- Directed by: Anthony Asquith
- Written by: Erich Seipmann Anthony Asquith
- Based on: an unpublished novel by Pierre Benoît
- Produced by: Alexis Granowsky
- Starring: Laurence Olivier Penelope Dudley-Ward Harry Baur
- Cinematography: Philip Tannura
- Edited by: Francis D. Lyon
- Music by: Muir Mathieson
- Production companies: Denham Films London Film Productions
- Distributed by: General Film Distributors
- Release date: 6 November 1935;
- Running time: 100 minutes
- Country: United Kingdom
- Language: English

= Moscow Nights (1935 film) =

Moscow Nights (also known as Natacha; U.S. title: I Stand Condemned) is a 1935 British drama film directed by Anthony Asquith and starring Laurence Olivier, Penelope Dudley-Ward and Harry Baur. It was written by Erich Seipmann and Asquith, based on a novel by Pierre Benoit, and is a remake of the 1934 French film of the same title. Harry Baur was the only actor to reprise his role from the original. It was shot at Denham and Isleworth Studios, both controlled by Alexander Korda's London Films. The film's sets were designed by the art director Vincent Korda. It was released in the United States by United Artists.

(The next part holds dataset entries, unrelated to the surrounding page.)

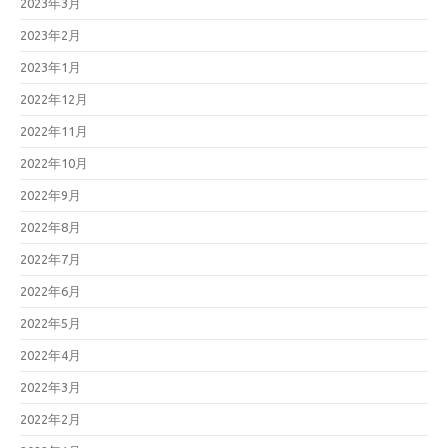
2023年3月
2023年2月
2023年1月
2022年12月
2022年11月
2022年10月
2022年9月
2022年8月
2022年7月
2022年6月
2022年5月
2022年4月
2022年3月
2022年2月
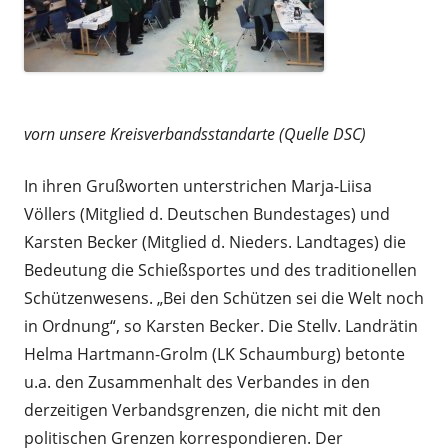
vorn unsere Kreisverbandsstandarte (Quelle DSC)
In ihren Grußworten unterstrichen Marja-Liisa
Völlers (Mitglied d. Deutschen Bundestages) und
Karsten Becker (Mitglied d. Nieders. Landtages) die
Bedeutung die Schießsportes und des traditionellen
Schützenwesens. „Bei den Schützen sei die Welt noch
in Ordnung“, so Karsten Becker. Die Stellv. Landrätin
Helma Hartmann-Grolm (LK Schaumburg) betonte
u.a. den Zusammenhalt des Verbandes in den
derzeitigen Verbandsgrenzen, die nicht mit den
politischen Grenzen korrespondieren. Der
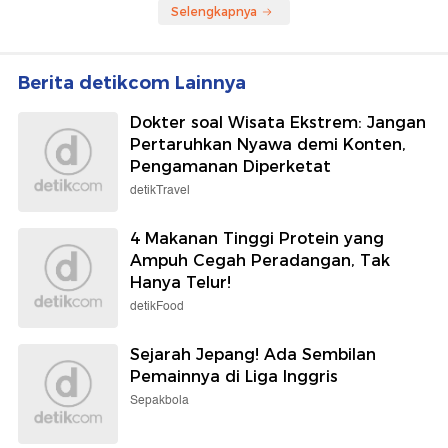
Komen 'Ruang Jenazah
Dihina Dokter-Nakes,
Kosong'
Anggap Masalah Selesai
detikTravel
Wolipop
Sosok Maliya dan Irfan, Dua
Foto: Gaya Agnez Mo
Pendaki yang Tewas
Debut Film Hollywood
Terjatuh di Gunung
Reacher Bareng Anggun C.
Piramid
Sasmi
Selengkapnya
Berita detikcom Lainnya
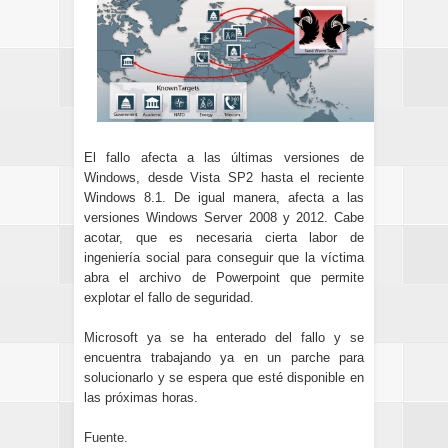
El fallo afecta a las últimas versiones de
Windows, desde Vista SP2 hasta el reciente
Windows 8.1. De igual manera, afecta a las
versiones Windows Server 2008 y 2012. Cabe
acotar, que es necesaria cierta labor de
ingeniería social para conseguir que la víctima
abra el archivo de Powerpoint que permite
explotar el fallo de seguridad.
Microsoft ya se ha enterado del fallo y se
encuentra trabajando ya en un parche para
solucionarlo y se espera que esté disponible en
las próximas horas.
Fuente
.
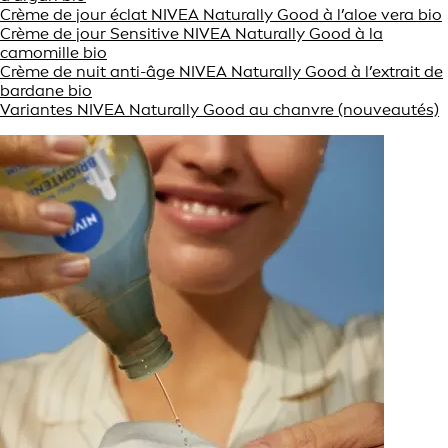
Crème de jour éclat NIVEA Naturally Good à l’aloe vera bio
Crème de jour Sensitive NIVEA Naturally Good à la
camomille bio
Crème de nuit anti-âge NIVEA Naturally Good à l’extrait de
bardane bio
Variantes NIVEA Naturally Good au chanvre (nouveautés)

The screenplay concerns a wounded officer who falls in love with his nurse.

==Plot==
During the First World War, a wounded Russian officer, Captain Ignatoff, falls in love with his nurse. Matters are complicated by the fact that she is already engaged to a wealthy merchant.

==Cast==
- Harry Baur as Brioukov
- Penelope Dudley-Ward as Natasha
- Laurence Olivier as Captain Ignatoff
- Athene Seyler as Madame Sabline
- Lilian Braithwaite as Countess
- Morton Selten as Kovrin
- Sam Livesey as Fedor
- Robert Cochran as Polonsky
- Hay Petrie as Spy
- Walter Hudd as the doctor
- Kate Cutler as Madame Kovrin
- C. M. Hallard as President of Court Martial
- Charles Carson as Officer of Defence
- Edmund Willard as Officer of Prosecution
- Morland Graham as Bioukov's servant

==Critical response==
The Monthly Film Bulletin wrote: "Most of the atmosphere is markedly un-Russian, so that the praiseworthy foreignness of Harry Baur's performance actually seems out-of-place. The direction and editing are hovering and uncertain: the makers appear at a loss to construct adequately in terms of sound and dialogue and there are large awkward silent gaps in the action. Even where the cutting has concentrated directly on sound the effect is laboured and has too little relation to the internal movement of the film as a whole."

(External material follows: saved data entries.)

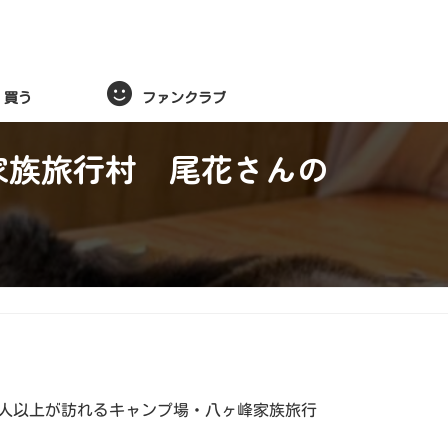
買う
ファンクラブ
峰家族旅行村 尾花さんの
0人以上が訪れるキャンプ場・八ヶ峰家族旅行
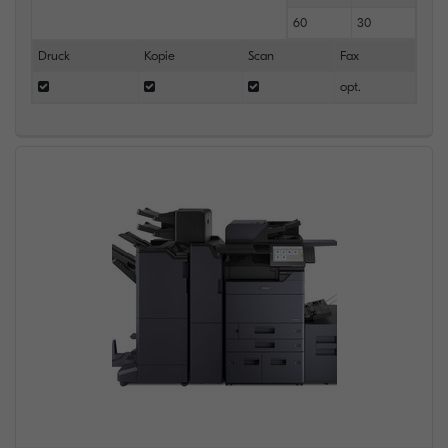
60
30
Druck
Kopie
Scan
Fax
opt.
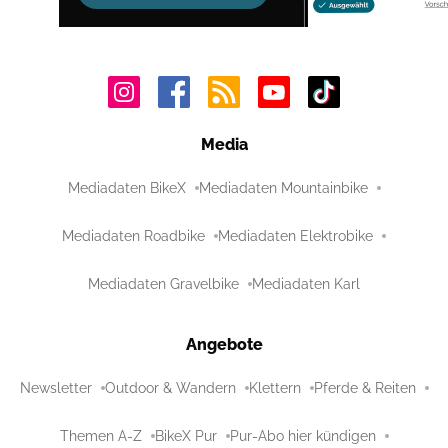
Media
Mediadaten BikeX
Mediadaten Mountainbike
Mediadaten Roadbike
Mediadaten Elektrobike
Mediadaten Gravelbike
Mediadaten Karl
Angebote
Newsletter
Outdoor & Wandern
Klettern
Pferde & Reiten
Themen A-Z
BikeX Pur
Pur-Abo hier kündigen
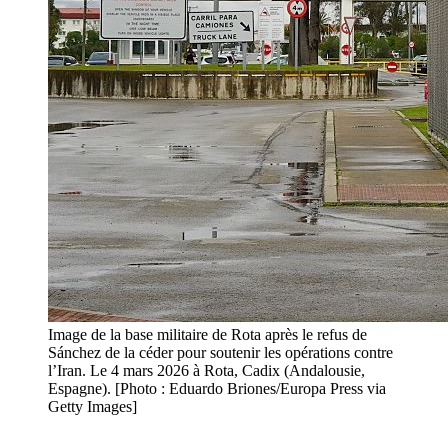
Image de la base militaire de Rota après le refus de
Sánchez de la céder pour soutenir les opérations contre
l’Iran. Le 4 mars 2026 à Rota, Cadix (Andalousie,
Espagne). [Photo : Eduardo Briones/Europa Press via
Getty Images]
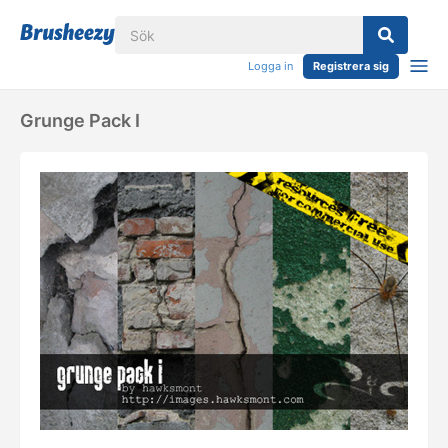
Logga in
Registrera sig
Grunge Pack I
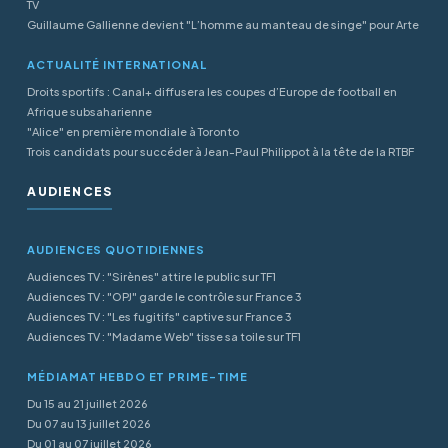
TV
Guillaume Gallienne devient "L’homme au manteau de singe" pour Arte
ACTUALITÉ INTERNATIONAL
Droits sportifs : Canal+ diffusera les coupes d’Europe de football en
Afrique subsaharienne
"Alice" en première mondiale à Toronto
Trois candidats pour succéder à Jean-Paul Philippot à la tête de la RTBF
AUDIENCES
AUDIENCES QUOTIDIENNES
Audiences TV : "Sirènes" attire le public sur TF1
Audiences TV : "OPJ" garde le contrôle sur France 3
Audiences TV : "Les fugitifs" captive sur France 3
Audiences TV : "Madame Web" tisse sa toile sur TF1
MÉDIAMAT HEBDO ET PRIME-TIME
Du 15 au 21 juillet 2026
Du 07 au 13 juillet 2026
Du 01 au 07 juillet 2026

Variety wrote: "This [film] is a triumph for Anthony Asquith, director, in that you are actually transported to Russia in 1916, and no book could give you a more vivid spectacle of things as they existed at that time. In one moment you see the life of the people, then a flash of guns and then immediately switched to an interior, showing in no unmistakable manner two, three, or more simultaneous happenings in as many respective locales. The success of this development of plot is no accidental touch, but the result of skilful cutting. Its technique differs somewhat from anything seen before, and, as such, is most arresting."

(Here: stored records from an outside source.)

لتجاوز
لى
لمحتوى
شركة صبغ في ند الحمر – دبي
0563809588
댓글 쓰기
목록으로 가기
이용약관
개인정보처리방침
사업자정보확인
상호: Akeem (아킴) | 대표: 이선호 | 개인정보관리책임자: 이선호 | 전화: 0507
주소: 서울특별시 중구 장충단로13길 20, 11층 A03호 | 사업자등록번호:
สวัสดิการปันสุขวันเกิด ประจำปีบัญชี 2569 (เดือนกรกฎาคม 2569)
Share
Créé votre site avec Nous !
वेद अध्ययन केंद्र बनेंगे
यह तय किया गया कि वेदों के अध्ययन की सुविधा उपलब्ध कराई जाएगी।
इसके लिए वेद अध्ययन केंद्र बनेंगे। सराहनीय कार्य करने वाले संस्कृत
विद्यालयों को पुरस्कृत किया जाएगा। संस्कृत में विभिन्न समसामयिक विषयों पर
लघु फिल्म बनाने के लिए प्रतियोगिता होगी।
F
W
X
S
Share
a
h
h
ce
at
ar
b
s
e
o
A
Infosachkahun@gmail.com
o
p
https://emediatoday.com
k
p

Writing for The Spectator in 1935, Graham Greene called the film "completely bogus", and "the worst, as well as the most ballyhooed, film of the year". Asquith and Dudley-Ward were criticised in particular, with Greene describing Asquith's direction as puerile, and Dudley-Ward's acting as "country-house charades". Although Greene praised the acting from the rest of the film's stars, and noted that Asquith's past direction had been characterized by trickery, he commented that "now [Asquith's] bag of tricks seems empty".